A brief survey of the development of the doctrine will help us to understand somewhat the development of the Church’s teaching with regard to the mystery. Any development had to take place within the strict Jewish doctrine of monotheism, namely that there is one God, and only one God. In the New Testament (as in Jewish piety) this God could be referred to as “Father”. Then there was Jesus who preached the advent of the kingdom. He once asked his disciples who people, and they themselves, thought he was. Peter, on behalf of the Twelve, said they believed he was the Christ, the Messiah (Mark; Luke, “the Christ of God”; Matthew, “the Christ, the Son of the living God”). The resurrection and the post-resurrection appearances opened a new period in Christian belief. Jesus was now seen as more than human; he was seated at God’s right hand, as Lord, that is the one who sends the Holy Spirit on the Church. By the end of the first century Jesus was worshipped as God, as is clear from the prologue to the Fourth Gospel: “In the beginning was the Word, … and the Word was God. … And the Word became flesh and lived among us”. Jesus promised to send the Holy Spirit, the Paraclete, the Advocate, on the Church. The Holy Spirit was also worshipped as God. The Church did not have adequate biblical language to express its belief in this mystery, respecting Christian tradition and the underlying belief in one and only God. It resorted to the current Greek philosophical terms person, substance, nature (while recognising their partial inadequacy). The fourth-century formulation, still used, speaks of Father, Son and Holy Spirit as persons, really distinct from one another; not, however, three Gods, but each sharing the same divine nature or substance, and though distinct, all three are active in all the works of salvation, even if a given activity is referred to just one of the three persons.
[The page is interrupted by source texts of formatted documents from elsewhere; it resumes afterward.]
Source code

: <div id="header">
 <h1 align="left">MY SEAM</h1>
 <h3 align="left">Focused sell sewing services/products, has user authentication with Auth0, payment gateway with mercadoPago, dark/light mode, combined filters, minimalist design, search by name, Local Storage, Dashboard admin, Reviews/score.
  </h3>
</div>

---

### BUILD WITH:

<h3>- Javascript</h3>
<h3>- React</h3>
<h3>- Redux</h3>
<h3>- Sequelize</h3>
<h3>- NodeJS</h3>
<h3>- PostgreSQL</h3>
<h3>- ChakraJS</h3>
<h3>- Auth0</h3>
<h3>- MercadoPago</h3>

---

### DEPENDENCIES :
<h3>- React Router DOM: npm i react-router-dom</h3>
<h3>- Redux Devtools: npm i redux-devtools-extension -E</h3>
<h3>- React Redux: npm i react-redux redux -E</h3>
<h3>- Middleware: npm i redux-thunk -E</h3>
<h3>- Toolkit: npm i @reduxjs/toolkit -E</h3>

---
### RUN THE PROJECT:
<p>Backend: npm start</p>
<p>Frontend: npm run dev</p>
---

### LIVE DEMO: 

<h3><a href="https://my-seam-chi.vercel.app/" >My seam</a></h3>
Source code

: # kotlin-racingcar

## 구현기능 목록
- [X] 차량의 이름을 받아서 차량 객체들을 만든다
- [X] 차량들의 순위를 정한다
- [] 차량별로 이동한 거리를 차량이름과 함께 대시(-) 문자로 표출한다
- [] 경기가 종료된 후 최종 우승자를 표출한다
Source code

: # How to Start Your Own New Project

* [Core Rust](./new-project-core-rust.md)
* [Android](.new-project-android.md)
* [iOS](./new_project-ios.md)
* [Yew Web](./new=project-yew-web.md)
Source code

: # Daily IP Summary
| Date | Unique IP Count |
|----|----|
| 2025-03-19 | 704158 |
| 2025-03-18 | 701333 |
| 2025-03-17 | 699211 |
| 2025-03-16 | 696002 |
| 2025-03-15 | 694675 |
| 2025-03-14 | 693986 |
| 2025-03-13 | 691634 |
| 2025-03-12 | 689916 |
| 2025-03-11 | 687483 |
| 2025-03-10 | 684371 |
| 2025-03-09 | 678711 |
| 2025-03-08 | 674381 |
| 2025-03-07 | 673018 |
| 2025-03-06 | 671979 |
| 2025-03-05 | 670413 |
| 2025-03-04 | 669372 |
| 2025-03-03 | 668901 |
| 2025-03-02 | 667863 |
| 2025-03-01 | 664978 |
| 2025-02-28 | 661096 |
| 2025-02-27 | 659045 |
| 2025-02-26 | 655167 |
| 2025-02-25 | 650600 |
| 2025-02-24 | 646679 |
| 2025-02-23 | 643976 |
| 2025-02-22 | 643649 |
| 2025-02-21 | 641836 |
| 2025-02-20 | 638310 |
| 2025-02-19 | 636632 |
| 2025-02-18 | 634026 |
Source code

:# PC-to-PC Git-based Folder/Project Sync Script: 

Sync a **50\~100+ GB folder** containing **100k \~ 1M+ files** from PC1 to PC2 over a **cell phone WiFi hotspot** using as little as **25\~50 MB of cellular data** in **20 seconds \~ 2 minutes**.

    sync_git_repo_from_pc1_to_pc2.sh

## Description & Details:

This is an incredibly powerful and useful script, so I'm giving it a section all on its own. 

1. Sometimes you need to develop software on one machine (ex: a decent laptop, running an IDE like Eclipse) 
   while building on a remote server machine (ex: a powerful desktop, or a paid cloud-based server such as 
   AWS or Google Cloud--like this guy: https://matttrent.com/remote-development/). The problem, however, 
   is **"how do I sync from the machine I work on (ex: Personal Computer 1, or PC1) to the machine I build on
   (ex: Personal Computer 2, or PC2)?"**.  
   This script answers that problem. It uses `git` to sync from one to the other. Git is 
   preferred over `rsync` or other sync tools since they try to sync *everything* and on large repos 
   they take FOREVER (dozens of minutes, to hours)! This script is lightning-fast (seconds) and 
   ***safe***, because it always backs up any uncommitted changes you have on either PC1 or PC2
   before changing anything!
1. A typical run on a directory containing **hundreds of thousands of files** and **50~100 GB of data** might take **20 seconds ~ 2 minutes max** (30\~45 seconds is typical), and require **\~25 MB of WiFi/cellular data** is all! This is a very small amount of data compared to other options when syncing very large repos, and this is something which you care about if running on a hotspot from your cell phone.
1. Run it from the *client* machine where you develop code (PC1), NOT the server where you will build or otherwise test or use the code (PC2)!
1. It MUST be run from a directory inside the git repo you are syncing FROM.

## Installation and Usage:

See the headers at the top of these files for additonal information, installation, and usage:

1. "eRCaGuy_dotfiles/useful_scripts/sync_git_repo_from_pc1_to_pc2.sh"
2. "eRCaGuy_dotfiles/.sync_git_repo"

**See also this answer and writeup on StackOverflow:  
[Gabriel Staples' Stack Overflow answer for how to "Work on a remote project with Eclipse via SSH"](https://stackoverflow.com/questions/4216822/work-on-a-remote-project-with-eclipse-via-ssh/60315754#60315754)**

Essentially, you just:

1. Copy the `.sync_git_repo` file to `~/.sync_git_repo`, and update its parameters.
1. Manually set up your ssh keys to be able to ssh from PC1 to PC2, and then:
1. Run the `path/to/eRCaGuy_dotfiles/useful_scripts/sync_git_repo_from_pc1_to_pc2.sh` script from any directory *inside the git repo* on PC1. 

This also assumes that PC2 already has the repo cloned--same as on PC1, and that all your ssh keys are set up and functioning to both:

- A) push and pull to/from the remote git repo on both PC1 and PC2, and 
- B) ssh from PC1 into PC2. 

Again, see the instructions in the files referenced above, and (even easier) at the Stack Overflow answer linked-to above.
So much for the theology of belief in Father, Son and Holy Spirit, as the Trinity, the one true God. Such theology does not necessarily make for devotion, or a greater understanding of the mystery of the Trinity. This great mystery of Father, Son and Holy Spirit reveals the innermost nature and life of God to us: God as love, as saviour, as unity. This mystery of the Blessed Trinity was revealed to us as source and model of our Christian life. In his farewell discourse at the Last Supper Jesus prayed to his Father for his followers, in all ages to come: “I ask not only on behalf of these, but also on behalf of those who will believe in me through their word, that they may all be one. As you, Father, are in me and I am in you, may they also be one in us, so that the world may believe that you have sent me. The glory that you have given me, I have given them, so that they may be one, as we are one, … that the world may know that you have sent me and have loved them even as you have loved me” (John 17:20-24). The Holy Spirit in the hearts of believers makes them, makes us, aware of our dignity as children of God, called and enabled to live according to the pattern of the inner life of God himself, as revealed by Jesus, and continued in the mystery of the Church. The Church will never be properly understood unless viewed as a mystery, the Body of Christ, under the guidance of the Holy Spirit called to live in accord with that deep mystery which is the Blessed Trinity, and as a witness on earth to the living God, the source of true life.